Privacy Policy

How Candidum Games handles personal data

Last updated: 8 July 2026. This notice explains what personal data we collect, why we use it, who we share it with, how long we keep it, and the rights available to you.

Who we are

This notice applies to personal data processed by Candidum Games Ltd when you use this website, contact us, or work with us.

Privacy contact: contact@candidumgames.com

Contact address: Candidum Games Ltd, 124 City Road, London, United Kingdom, EC1V 2NX.

We have not appointed a data protection officer. Please use the privacy contact above for data protection questions.

Personal data we collect

  • Contact and identity details, such as your name, email address, company, role, and the contents of messages you send to us.
  • Business enquiry details, such as information about a project, service request, partnership, licensing discussion, publishing enquiry, or support question.
  • Website and technical data, such as IP address, device and browser information, pages visited, approximate location derived from technical data, and security logs.
  • Marketing preferences, such as whether you have asked to receive updates from us or withdrawn from future messages.
  • Public or third-party business information where relevant to a B2B enquiry, for example company websites, public profiles, or information supplied by a partner.

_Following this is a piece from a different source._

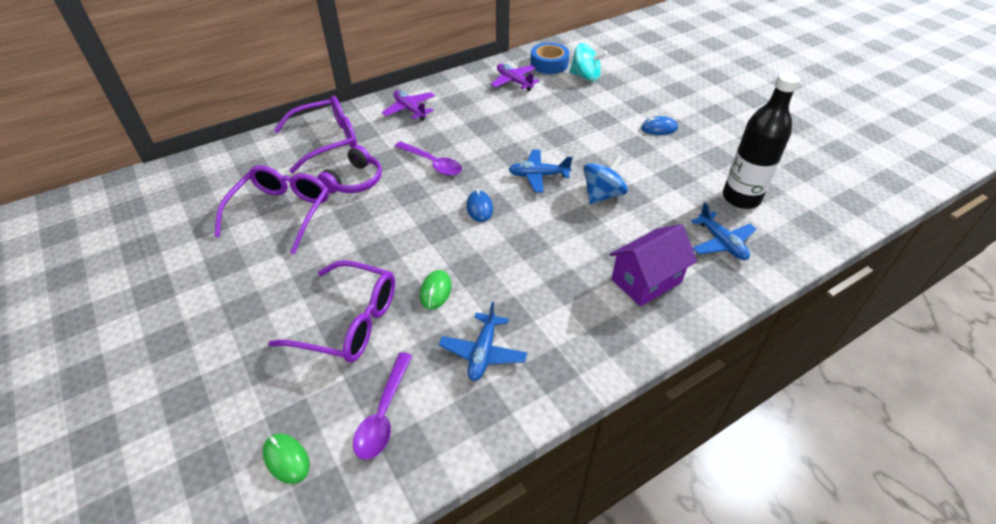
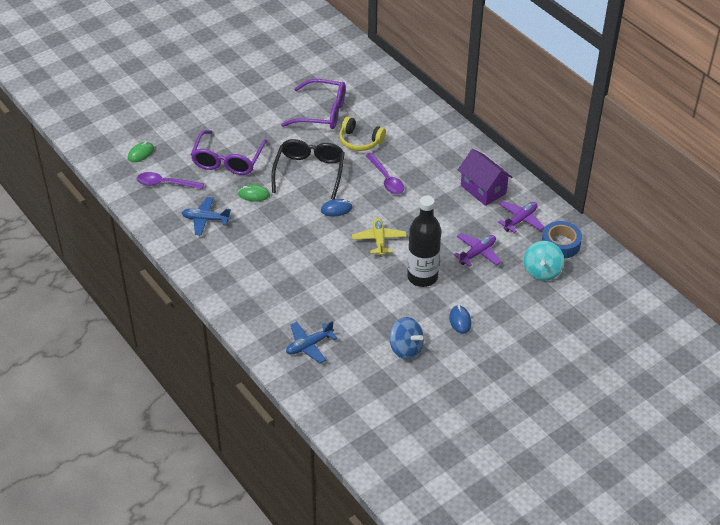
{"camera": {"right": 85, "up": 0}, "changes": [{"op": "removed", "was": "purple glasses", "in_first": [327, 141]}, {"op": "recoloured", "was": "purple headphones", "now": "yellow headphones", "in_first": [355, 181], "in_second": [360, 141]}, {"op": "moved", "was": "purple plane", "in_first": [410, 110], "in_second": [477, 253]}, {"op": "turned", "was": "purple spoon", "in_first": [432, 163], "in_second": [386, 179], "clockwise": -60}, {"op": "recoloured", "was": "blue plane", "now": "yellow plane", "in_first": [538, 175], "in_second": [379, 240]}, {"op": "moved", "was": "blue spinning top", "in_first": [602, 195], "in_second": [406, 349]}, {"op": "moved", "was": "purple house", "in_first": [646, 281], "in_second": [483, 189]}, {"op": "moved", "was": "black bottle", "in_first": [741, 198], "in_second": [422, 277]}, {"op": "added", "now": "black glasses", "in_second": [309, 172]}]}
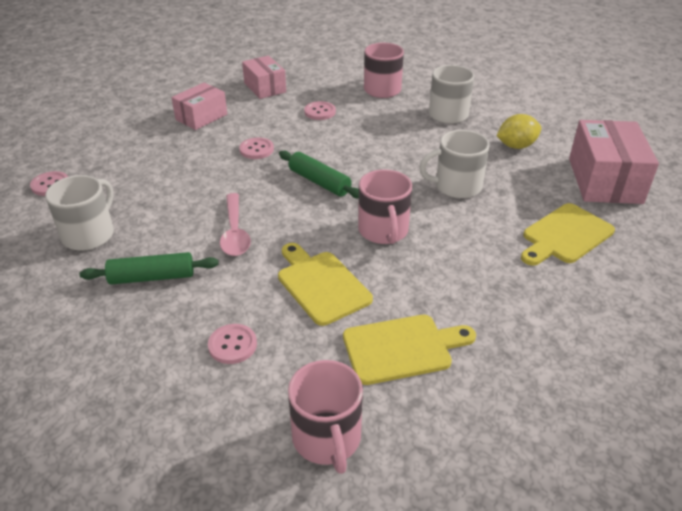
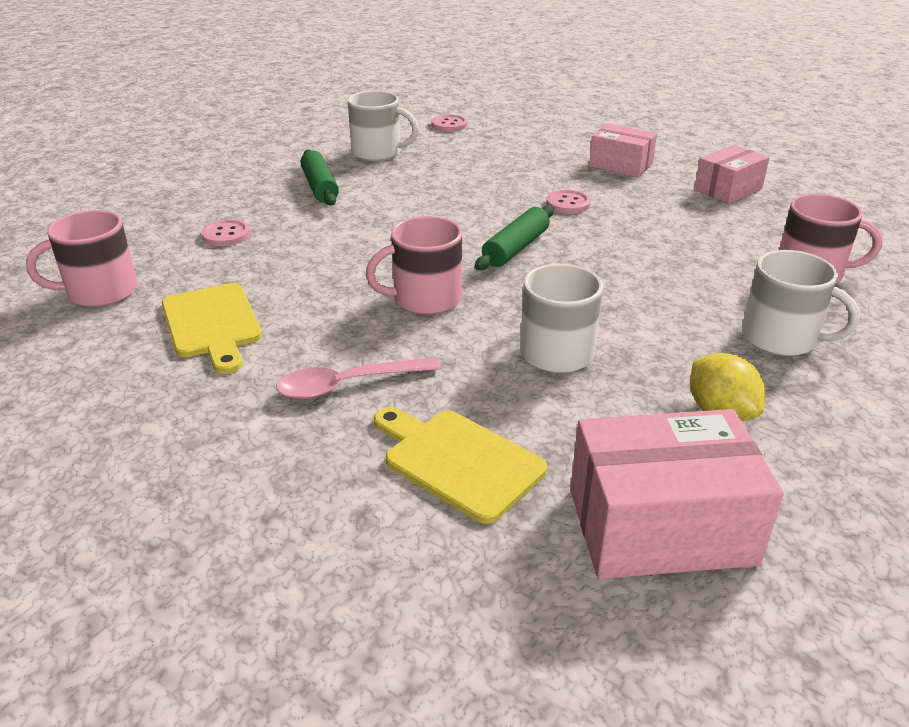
{"camera": {"right": 80, "up": -5}, "changes": [{"op": "moved", "was": "pink spoon", "in_first": [235, 232], "in_second": [348, 385]}, {"op": "removed", "was": "yellow cutting board", "in_first": [321, 284]}, {"op": "removed", "was": "pink button", "in_first": [320, 112]}]}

Why we use personal data and our lawful bases

  • To respond to enquiries and discuss possible services, partnerships, publishing, localization, rendering software, game development, or open source collaboration. We rely on legitimate interests and, where a request may lead to a contract, steps taken before entering into a contract.
  • To provide services, manage customer or supplier relationships, keep business records, and handle billing or administration. We rely on contract, legitimate interests, and legal obligations where they apply.
  • To send product, company, or project updates where you have asked to receive them. We rely on consent where required, or legitimate interests for limited B2B communications where the law allows.
  • To operate, maintain, secure, and improve the website. We rely on legitimate interests in running a secure and reliable website.
  • To comply with legal, tax, accounting, regulatory, or dispute-resolution obligations. We rely on legal obligations and legitimate interests.

Who we share personal data with

  • Service providers that help us run our website, email, hosting, business systems, analytics, security, and communications.
  • Professional advisers, such as accountants, lawyers, insurers, auditors, and other advisers where needed for ordinary business administration.
  • Public authorities, courts, regulators, or law enforcement where we are legally required to share information or need to protect our rights.
  • Business partners involved in a project or enquiry, but only where sharing is necessary and appropriate for that interaction.
  • We do not sell personal data.

International transfers

  • Some service providers or partners may process personal data outside the UK or European Economic Area.
  • Where personal data is transferred internationally, we use appropriate safeguards where required, such as adequacy regulations, adequacy decisions, standard contractual clauses, or other lawful transfer mechanisms.
  • You can contact us if you would like more information about the safeguards relevant to a particular transfer.

How long we keep personal data

  • General enquiries are usually kept for up to 24 months after the last meaningful contact, unless a longer period is needed for an ongoing relationship or dispute.
  • Customer, supplier, tax, accounting, and transaction records are usually kept for up to seven years, or longer if required by law.
  • Marketing subscription records are kept until you unsubscribe or ask us to delete them, plus a limited suppression record so we can respect your opt-out.
  • Technical logs are kept only for as long as needed for security, troubleshooting, analytics, and website maintenance.
  • If no fixed period applies, we decide retention by considering the amount, nature, and sensitivity of the data, the purpose it was collected for, legal requirements, and the risk of harm from unauthorised use or disclosure.

Your privacy rights

  • Depending on where you live and the lawful basis for processing, you may have rights to access your personal data, correct it, delete it, restrict how it is used, receive a portable copy, or object to certain processing.
  • You can withdraw consent at any time where we rely on consent, for example for optional marketing messages. Withdrawing consent does not affect processing that happened before withdrawal.
  • You can complain to a data protection supervisory authority. In the UK, this is the Information Commissioner's Office.

Your right to object

You have the right to object to our processing of your personal data where we rely on legitimate interests, including any direct marketing. You can object by contacting contact@candidumgames.com. We will stop direct marketing when you object.

Cookies and similar technologies

We may use cookies or similar technologies that are necessary to provide the website, remember preferences, understand site performance, and protect the site. If we add optional analytics or marketing cookies, we will provide any required consent choices before using them.

Automated decision-making

We do not use personal data from this website to make solely automated decisions, including profiling, that produce legal or similarly significant effects for individuals.

Complaints

Please contact us first if you have a privacy concern. You also have the right to complain to the Information Commissioner's Office in the UK.

Changes to this notice

We may update this notice when our website, services, company structure, or legal requirements change. The latest version will be posted on this page.